┌─ Task inputs

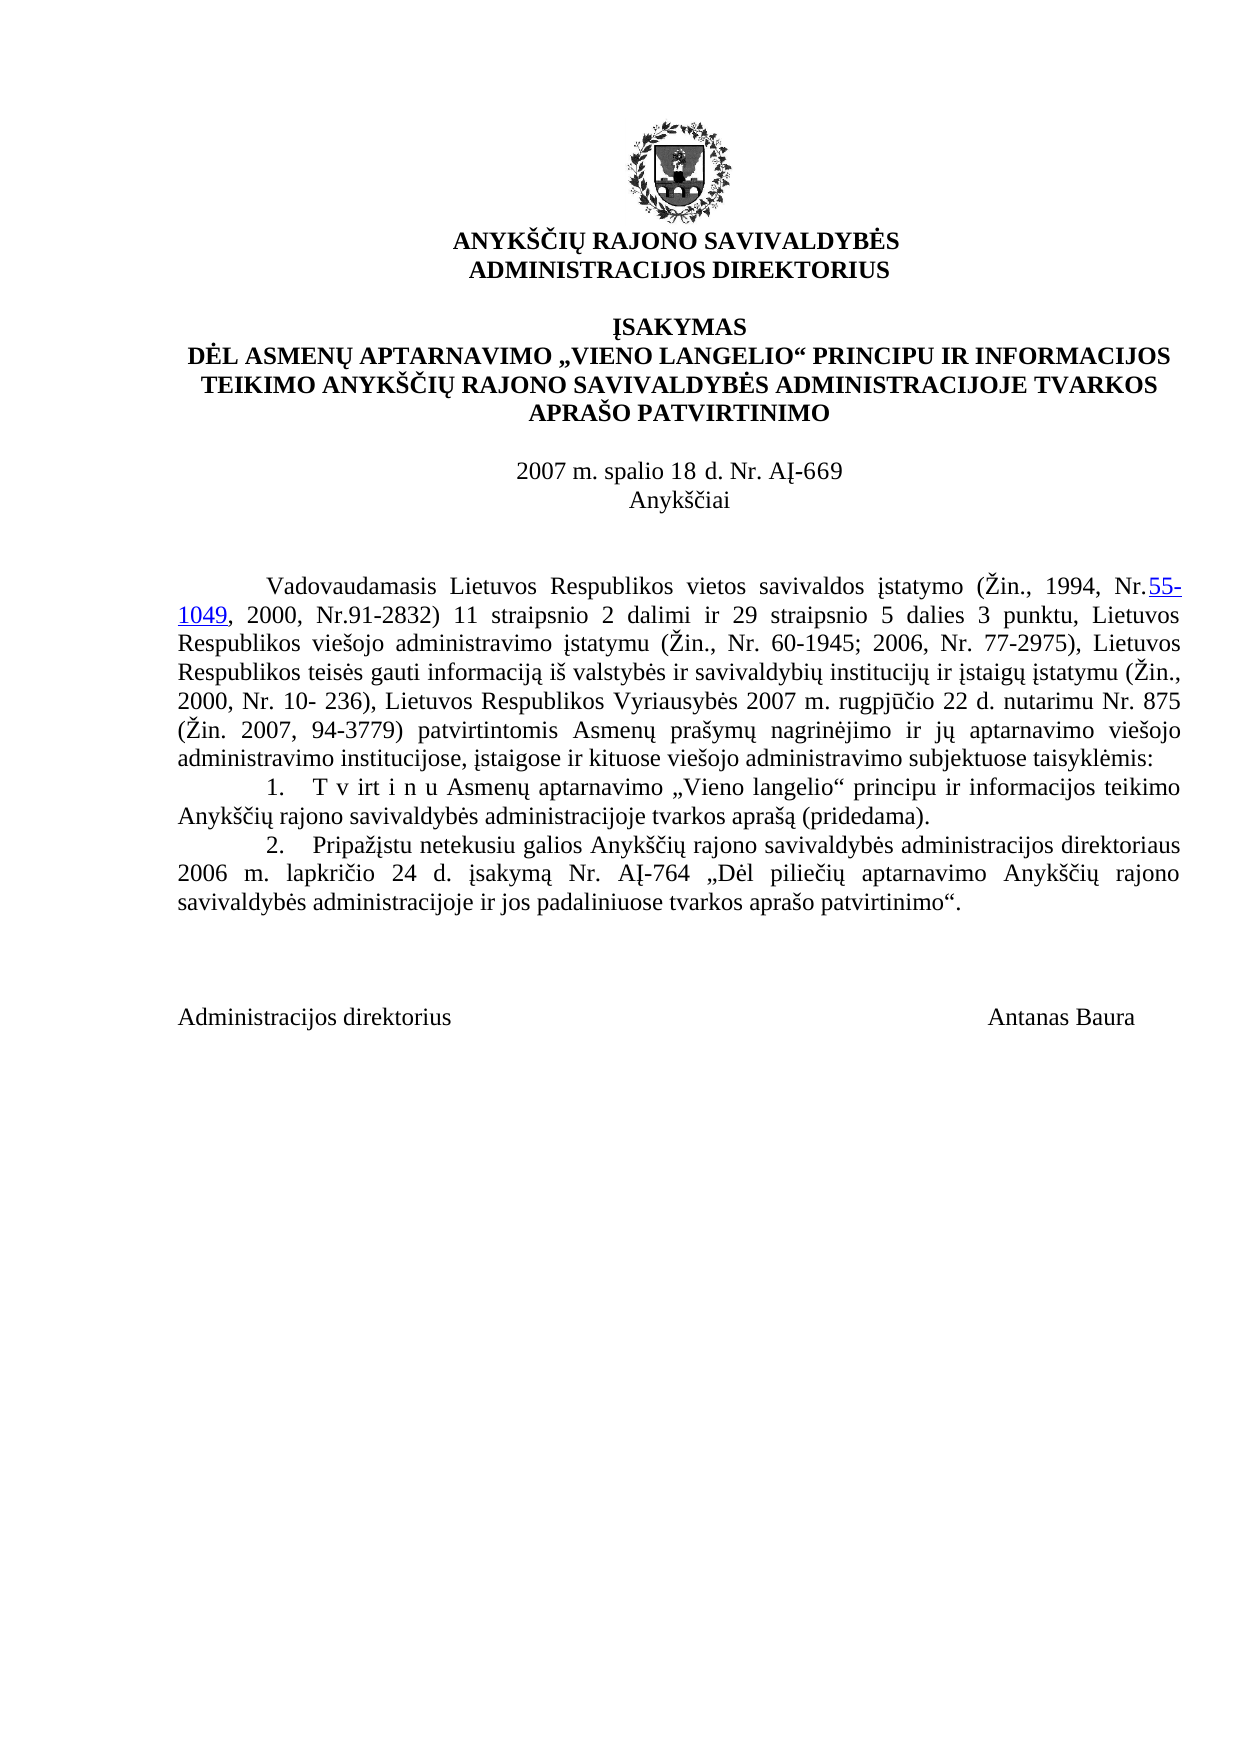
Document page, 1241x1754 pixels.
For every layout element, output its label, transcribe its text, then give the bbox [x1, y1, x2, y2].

text ANYKŠČIŲ RAJONO SAVIVALDYBĖS [177, 226, 1181, 255]
text 2007 m. spalio 18 d. Nr. AĮ-669 [177, 456, 1181, 485]
text ADMINISTRACIJOS DIREKTORIUS [177, 255, 1181, 283]
text Administracijos direktorius Antanas Baura [177, 1002, 1181, 1031]
text Vadovaudamasis Lietuvos Respublikos vietos savivaldos įstatymo (Žin., 1994, Nr.55-1049, 2000, Nr.91-2832) 11 straipsnio 2 dalimi ir 29 straipsnio 5 dalies 3 punktu, Lietuvos Respublikos viešojo administravimo įstatymu (Žin., Nr. 60-1945; 2006, Nr. 77-2975), Lietuvos Respublikos teisės gauti informaciją iš valstybės ir savivaldybių institucijų ir įstaigų įstatymu (Žin., 2000, Nr. 10- 236), Lietuvos Respublikos Vyriausybės 2007 m. rugpjūčio 22 d. nutarimu Nr. 875 (Žin. 2007, 94-3779) patvirtintomis Asmenų prašymų nagrinėjimo ir jų aptarnavimo viešojo administravimo institucijose, įstaigose ir kituose viešojo administravimo subjektuose taisyklėmis: [177, 571, 1181, 772]
text ĮSAKYMAS [177, 312, 1181, 341]
text DĖL ASMENŲ APTARNAVIMO „VIENO LANGELIO“ PRINCIPU IR INFORMACIJOS TEIKIMO ANYKŠČIŲ RAJONO SAVIVALDYBĖS ADMINISTRACIJOJE TVARKOS [177, 341, 1181, 398]
text 1. T v irt i n u Asmenų aptarnavimo „Vieno langelio“ principu ir informacijos teikimo Anykščių rajono savivaldybės administracijoje tvarkos aprašą (pridedama). [177, 772, 1181, 830]
text APRAŠO PATVIRTINIMO [177, 398, 1181, 427]
text 2. Pripažįstu netekusiu galios Anykščių rajono savivaldybės administracijos direktoriaus 2006 m. lapkričio 24 d. įsakymą Nr. AĮ-764 „Dėl piliečių aptarnavimo Anykščių rajono savivaldybės administracijoje ir jos padaliniuose tvarkos aprašo patvirtinimo“. [177, 830, 1181, 916]
text Anykščiai [177, 485, 1181, 513]
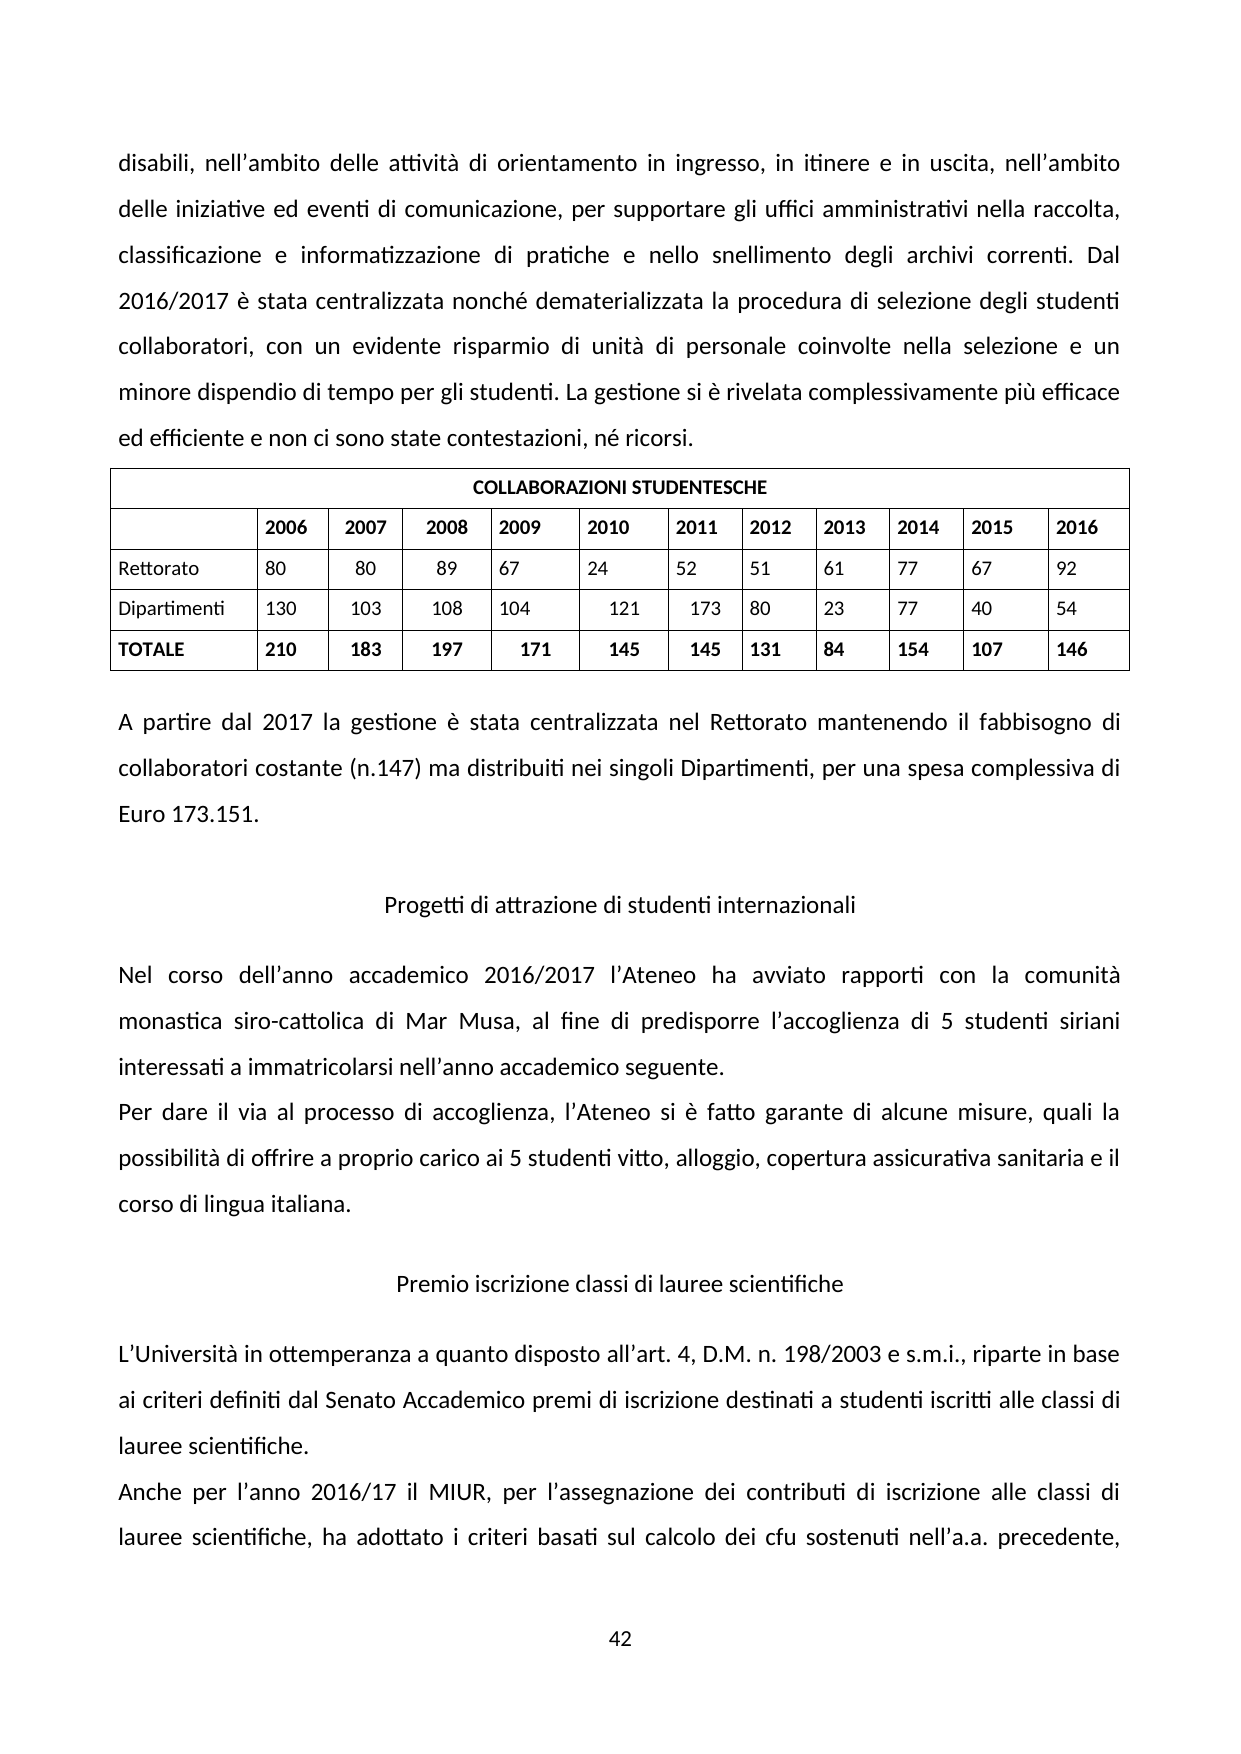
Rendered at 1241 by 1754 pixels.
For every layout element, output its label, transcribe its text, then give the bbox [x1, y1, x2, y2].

└─

Problem requirements -
Copy every line above word for word, leaving out the pictures.

Response for this exercise -
Document page, 1241x1754 pixels.
For every layout element, output its label, transcribe its text, then give the bbox [x1, y1, x2, y2].

text ANYKŠČIŲ RAJONO SAVIVALDYBĖS [177, 226, 1181, 255]
text 2007 m. spalio 18 d. Nr. AĮ-669 [177, 456, 1181, 485]
text ADMINISTRACIJOS DIREKTORIUS [177, 255, 1181, 283]
text Administracijos direktorius Antanas Baura [177, 1002, 1181, 1031]
text Vadovaudamasis Lietuvos Respublikos vietos savivaldos įstatymo (Žin., 1994, Nr.55-1049, 2000, Nr.91-2832) 11 straipsnio 2 dalimi ir 29 straipsnio 5 dalies 3 punktu, Lietuvos Respublikos viešojo administravimo įstatymu (Žin., Nr. 60-1945; 2006, Nr. 77-2975), Lietuvos Respublikos teisės gauti informaciją iš valstybės ir savivaldybių institucijų ir įstaigų įstatymu (Žin., 2000, Nr. 10- 236), Lietuvos Respublikos Vyriausybės 2007 m. rugpjūčio 22 d. nutarimu Nr. 875 (Žin. 2007, 94-3779) patvirtintomis Asmenų prašymų nagrinėjimo ir jų aptarnavimo viešojo administravimo institucijose, įstaigose ir kituose viešojo administravimo subjektuose taisyklėmis: [177, 571, 1181, 772]
text ĮSAKYMAS [177, 312, 1181, 341]
text DĖL ASMENŲ APTARNAVIMO „VIENO LANGELIO“ PRINCIPU IR INFORMACIJOS TEIKIMO ANYKŠČIŲ RAJONO SAVIVALDYBĖS ADMINISTRACIJOJE TVARKOS [177, 341, 1181, 398]
text 1. T v irt i n u Asmenų aptarnavimo „Vieno langelio“ principu ir informacijos teikimo Anykščių rajono savivaldybės administracijoje tvarkos aprašą (pridedama). [177, 772, 1181, 830]
text APRAŠO PATVIRTINIMO [177, 398, 1181, 427]
text 2. Pripažįstu netekusiu galios Anykščių rajono savivaldybės administracijos direktoriaus 2006 m. lapkričio 24 d. įsakymą Nr. AĮ-764 „Dėl piliečių aptarnavimo Anykščių rajono savivaldybės administracijoje ir jos padaliniuose tvarkos aprašo patvirtinimo“. [177, 830, 1181, 916]
text Anykščiai [177, 485, 1181, 513]
Rendered at 1241 by 1754 pixels.
For every layout element, output its label, transcribe its text, then give the bbox [x1, y1, x2, y2].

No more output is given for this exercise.